Tony T-Rex’s Family Album

Tony T-Rex’s Family Album
Mike Benton and Rob Hodgson
Thames & Hudson

The stream of dinosaur books is never ending and it’s tricky to find new angles but who better than vertebrate palaeontology professor Mike Benton to come up with a novel way of presenting one of children’s favourite topics.

Using Tony-T-Rex as dinosaur family album writer, readers are provided with rip-roaring authentic information about dinosaurs from the tyrannosaurus’ mouth. And Tony really does grab the readers’ interest and grips them between those 20cm long ridged gnashers of his throughout.

First of all he digs deep, unearthing for us just how a dead dinosaur becomes fossilised and how scientists such as the prof. differentiate between a dinosaur and a ginormous lizard. We’re then plunged back 201 million years to the Jurassic Period when dinosaurs rose to power.

Next it’s time to introduce the creatures themselves, starting in the UK with Megalosaurus Big Liz, one of the first dinosaurs and the first to be discovered, surprisingly by one, William Buckland who had no idea of the existence of dinosaurs, mistaking his find for a massive lizard. Happily though scientists soon identified differences between dinos. and lizards.

Thereafter, we travel the world meeting a host of awesome, mind-blowing relations of Tony’s, each of which has a funky name and an extraordinary body.

There’s Tony’s distant ancestor pigeon sized Crash-Test Dex (aka) Epidexipteryx with its long claws and sharp buck teeth. Dex had to perfect tree scrambling for it was a favourite nibble for young dinos with near ground level noses.

We meet the familiar Diplodocus (Dippy herein), Cowboy Spike (Stegosaurus) and then it’s Cruella the Flesh-Eater hailing from Portugal, with 70 dagger-like teeth just right for attacking unsuspecting stegosaurs and diplodocuses – EEEK!

Big Bellied Bill – Tony’s great-great-great-grandpa is memorable for his insatiable appetite for leaves that made him one of the heaviest ever land animals; unsurprisingly he suffered from horrendous wind – PHOOOAH!

It’s impossible to mention all Tony’s Cretaceous relatives here but the fossil of winged Flighty Aunt Nyx is extinct proof of a dinosaur with the ability to fly.

Moving forward to the Cretaceous Period (between 145 and 66 million years ago) we meet another creature with the ability to propel itself through the air: part lizard, part bird, Sinornithosaurus or Crouching Glider, with its alarmingly long teeth and upper jaw pocket was, reputedly, a terror.

I had a good giggle at Dead-Weight Diana (Titanosaurus), Tony’s Argentinian cousin, the heaviest dinosaur in the world, scoffer of the trees’ topmost, juciest leaves.
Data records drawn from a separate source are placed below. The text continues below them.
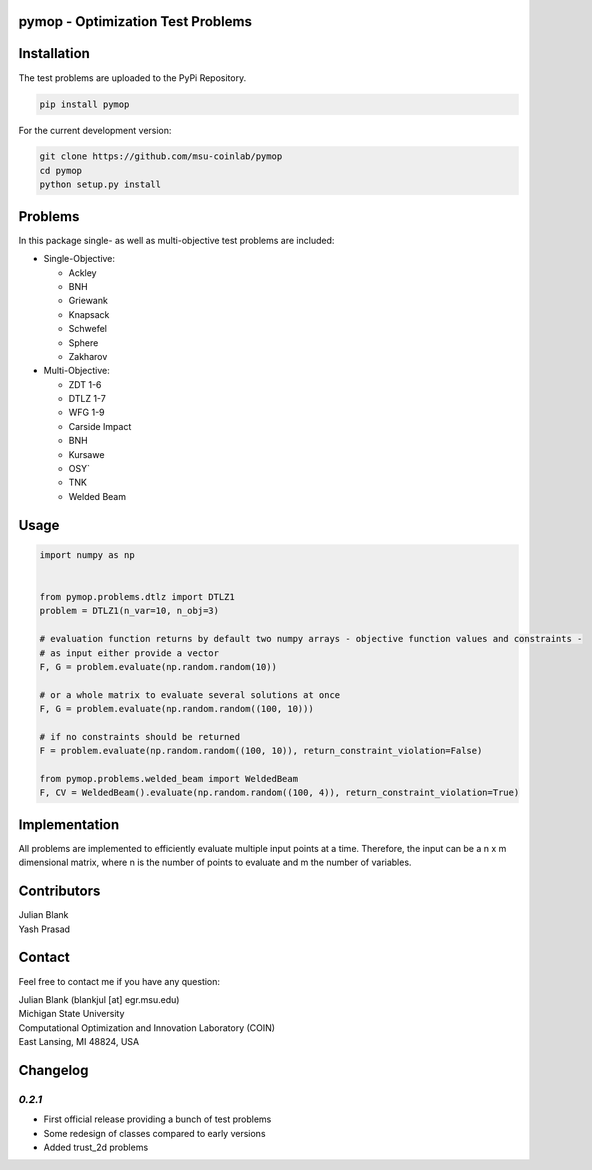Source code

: pymop - Optimization Test Problems
==================================


Installation
==================================

The test problems are uploaded to the PyPi Repository.

.. code-block:: bash

    pip install pymop

For the current development version:

.. code-block:: bash

    git clone https://github.com/msu-coinlab/pymop
    cd pymop
    python setup.py install

Problems
==================================

In this package single- as well as multi-objective test problems are
included:


-  Single-Objective:

   -  Ackley
   -  BNH
   -  Griewank
   -  Knapsack
   -  Schwefel
   -  Sphere
   -  Zakharov

-  Multi-Objective:

   -  ZDT 1-6 
   -  DTLZ 1-7 
   -  WFG 1-9 
   -  Carside Impact
   -  BNH
   -  Kursawe
   -  OSY`
   -  TNK
   -  Welded Beam

Usage
==================================

.. code:: python

    
    import numpy as np


    from pymop.problems.dtlz import DTLZ1
    problem = DTLZ1(n_var=10, n_obj=3)

    # evaluation function returns by default two numpy arrays - objective function values and constraints -
    # as input either provide a vector
    F, G = problem.evaluate(np.random.random(10))

    # or a whole matrix to evaluate several solutions at once
    F, G = problem.evaluate(np.random.random((100, 10)))

    # if no constraints should be returned
    F = problem.evaluate(np.random.random((100, 10)), return_constraint_violation=False)

    from pymop.problems.welded_beam import WeldedBeam
    F, CV = WeldedBeam().evaluate(np.random.random((100, 4)), return_constraint_violation=True)


Implementation
==================================

All problems are implemented to efficiently evaluate multiple input
points at a time. Therefore, the input can be a n x m dimensional
matrix, where n is the number of points to evaluate and m the number of
variables.


Contributors
==================================
| Julian Blank
| Yash Prasad


Contact
==================================
Feel free to contact me if you have any question:

| Julian Blank (blankjul [at] egr.msu.edu)
| Michigan State University
| Computational Optimization and Innovation Laboratory (COIN)
| East Lansing, MI 48824, USA



Changelog
==================================
`0.2.1`
---------------------------------------

* First official release providing a bunch of test problems
* Some redesign of classes compared to early versions
* Added trust_2d problems

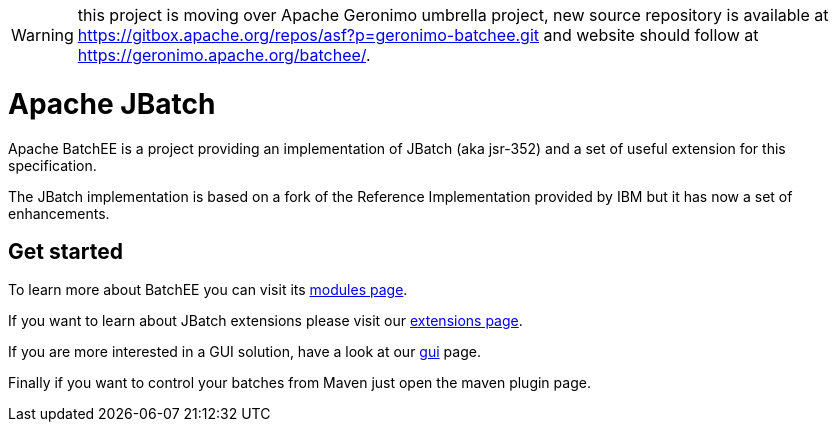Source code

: //
// Licensed to the Apache Software Foundation (ASF) under one or more
// contributor license agreements.  See the NOTICE file distributed with
// this work for additional information regarding copyright ownership.
// The ASF licenses this file to You under the Apache License, Version 2.0
// (the "License"); you may not use this file except in compliance with
// the License.  You may obtain a copy of the License at
//
//   http://www.apache.org/licenses/LICENSE-2.0
//
// Unless required by applicable law or agreed to in writing, software
// distributed under the License is distributed on an "AS IS" BASIS,
// WITHOUT WARRANTIES OR CONDITIONS OF ANY KIND, either express or implied.
// See the License for the specific language governing permissions and
// limitations under the License.
//


WARNING: this project is moving over Apache Geronimo umbrella project, new source repository is available at https://gitbox.apache.org/repos/asf?p=geronimo-batchee.git and
website should follow at https://geronimo.apache.org/batchee/.

= Apache JBatch
Apache BatchEE is a project providing an implementation of JBatch (aka jsr-352) and a set of useful extension for this specification.

The JBatch implementation is based on a fork of the Reference Implementation provided by IBM but it has now a set of enhancements.

== Get started

To learn more about BatchEE you can visit its http://batchee.incubator.apache.org/modules.html[modules page].

If you want to learn about JBatch extensions please visit our http://batchee.incubator.apache.org/extensions.html[extensions page].

If you are more interested in a GUI solution, have a look at our http://batchee.incubator.apache.org/gui.html[gui] page.

Finally if you want to control your batches from Maven just open the maven plugin page.

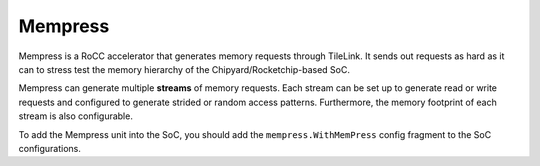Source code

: Mempress
====================================

Mempress is a RoCC accelerator that generates memory requests through TileLink. It sends out requests as hard as it can to stress test the memory hierarchy of the Chipyard/Rocketchip-based SoC.

Mempress can generate multiple **streams** of memory requests. Each stream can be set up to generate read or write requests and configured to generate strided or random access patterns. Furthermore, the memory footprint of each stream is also configurable.

To add the Mempress unit into the SoC, you should add the ``mempress.WithMemPress`` config fragment to the SoC configurations.
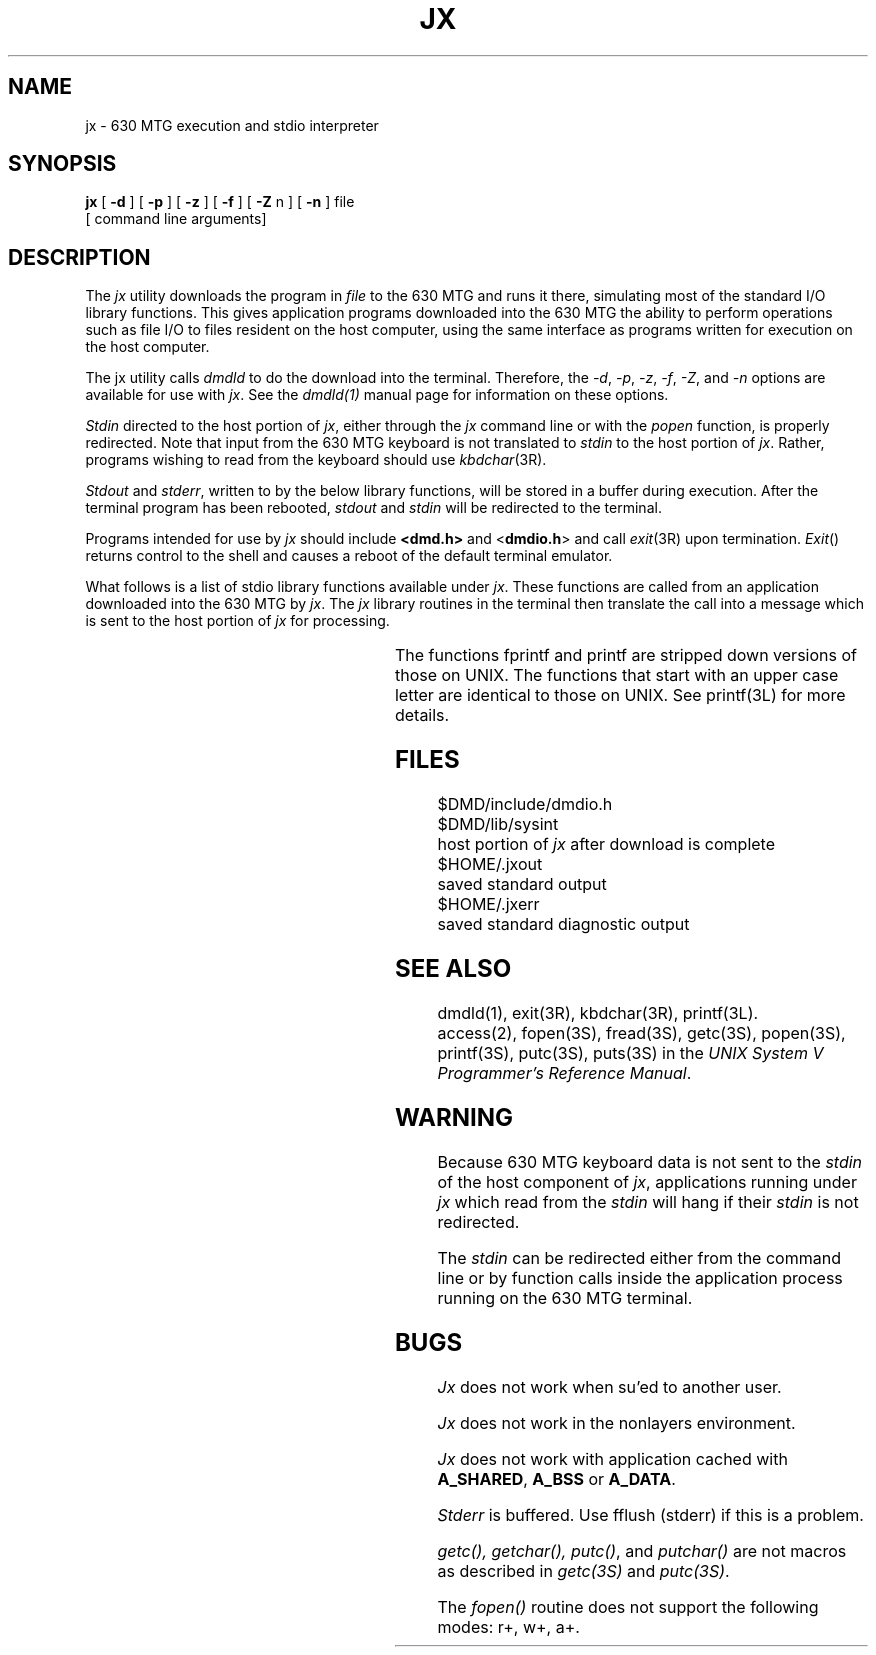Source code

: .ds ZZ DEVELOPMENT PACKAGE
.TH JX 1 "630 MTG"
.SH NAME
jx \- 630 MTG execution and stdio interpreter
.SH SYNOPSIS
.B jx
[\fB \-d \fR] [\fB \-p \fR] [\fB \-z \fR] [ \fB\-f\fR ] [ \fB\-Z\fR n ] [ \fB\-n\fR ] file
.br
[ command line arguments]
.SH DESCRIPTION
The
.I jx
utility
downloads the program in
.I file
to the 630 MTG
and runs it there, simulating most of the standard I/O library
functions.
This gives application programs downloaded into the 630 MTG the ability
to perform operations such as file I/O to files resident on the host
computer, using the same interface as programs
written for execution on the host computer.
.PP
The jx utility calls 
.I dmdld 
to do the download into the terminal. Therefore, the 
\f2-d\f1, \f2-p\f1, \f2-z\f1, \f2-f\f1, \f2-Z\f1, and \f2-n\f1 
options are available for use with \f2jx\f1. See the 
.I dmdld(1) 
manual page for information on these options.
.PP
\fIStdin\fR directed to the host portion of \f2jx\f1, either through the \f2jx\f1
command line or with the \fIpopen\fR function, is properly redirected.
Note that input from the 630 MTG keyboard is not translated to \fIstdin\fR
to the host portion of \f2jx\f1. Rather, programs wishing to read from the
keyboard should use \fIkbdchar\fR(3R).
.PP
.I Stdout
and \fIstderr\fR, written to by the below library functions,
will be stored in a buffer during execution.
After the terminal program has
been rebooted,
.I stdout
and
.I stdin
will be redirected to the terminal.
.PP
Programs intended for use by
.I jx
should include \f3<dmd.h>\f1 and <\f3dmdio.h\f1>
and call \fIexit\fR(3R) upon termination.  \fIExit\fR() returns control to
the shell and causes a reboot of
the default terminal emulator.
.PP
What follows is a list of
stdio library functions available under \fIjx\fR.
These functions are called
from an application downloaded into the 630 MTG
by \f2jx\f1. The \f2jx\f1 library routines in the terminal then
translate the call into a message which is sent to the host portion
of \f2jx\f1 for processing.
.sp
.TS
center;
l l l l.
getc	getchar	fgets	fflush
.sp
putc	putchar	puts	fputs
.sp
fopen	freopen	fclose	access
.sp
popen	pclose	fread	fwrite
.sp
printf	Printf	fprintf	Fprintf
.TE
.sp
The functions fprintf and printf are stripped down versions of
those on UNIX. The functions that start with an upper case
letter are identical to those on UNIX. See printf(3L) for more
details.
.bp
.SH FILES
.nf
$DMD/include/dmdio.h

$DMD/lib/sysint		host portion of \f2jx\f1 after download is complete

$HOME/.jxout			saved standard output

$HOME/.jxerr			saved standard diagnostic output
.fi
.SH SEE ALSO
dmdld(1), exit(3R), kbdchar(3R), printf(3L).
.br
access(2),
fopen(3S),
fread(3S),
getc(3S),
popen(3S),
printf(3S),
putc(3S),
puts(3S) in the
\f2UNIX System V Programmer's Reference Manual\f1.
.SH WARNING
.P
Because 630 MTG keyboard data is not sent to the \f2stdin\f1 of the
host component of \f2jx\f1, applications running under \f2jx\f1 which read
from the \f2stdin\f1 will hang if their \f2stdin\f1 is not redirected.
.P
The \f2stdin\f1 can be redirected either from the command line or by
function calls inside the application process running on the
630 MTG terminal.
.SH BUGS
.I Jx
does not work when su'ed to another user.
.P
.I Jx
does not work in the nonlayers environment.
.P
\fIJx\fR does not work with application cached with
\fBA_SHARED\fR, \fBA_BSS\fR or \fBA_DATA\fR.
.P
\fIStderr\fR is buffered. Use fflush (stderr) if this is a
problem.
.P
\fIgetc(), getchar(), putc()\fR, and \fIputchar()\fR are not
macros as described in \fIgetc(3S)\fR and \fIputc(3S)\fR.
.P
The \fIfopen()\fR routine does not support the following
modes: r+, w+, a+.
Roamers these, for fossils have been found on every one of Earth’s continents.

You simply must meet the most elegant of all the dinosaurs, Siegfried the Swan (Olorotitan), which I have to admit is new to me. I was fascinated to learn that it had a penchant for dancing and despite its 8m length and 5 tonne weight, this crested beauty loved to demonstrate its ground-shaking prowess to all around.

Two T’s bring the family album to a close, Triceratops and finally our presenter, Tony T-Rex Tyrannosauarus. He’s excited to inform us that his poo might weigh as much as a 6-month old human baby.

The final spreads are devoted to how the dinosaurs died out; a visit to the Great Hall of Fossils; a world map showing where fossil evidence has been unearthed (and might still be); how to go about a fossil hunt and some useful dinosaur lingo for those who want to impress their friends.

This splendiferous tome is a must for family bookshelves and classrooms; all the more so as Rob Hodgson has provided the funky illustrations with the delicious wry humour of his that I loved so much in The Cave.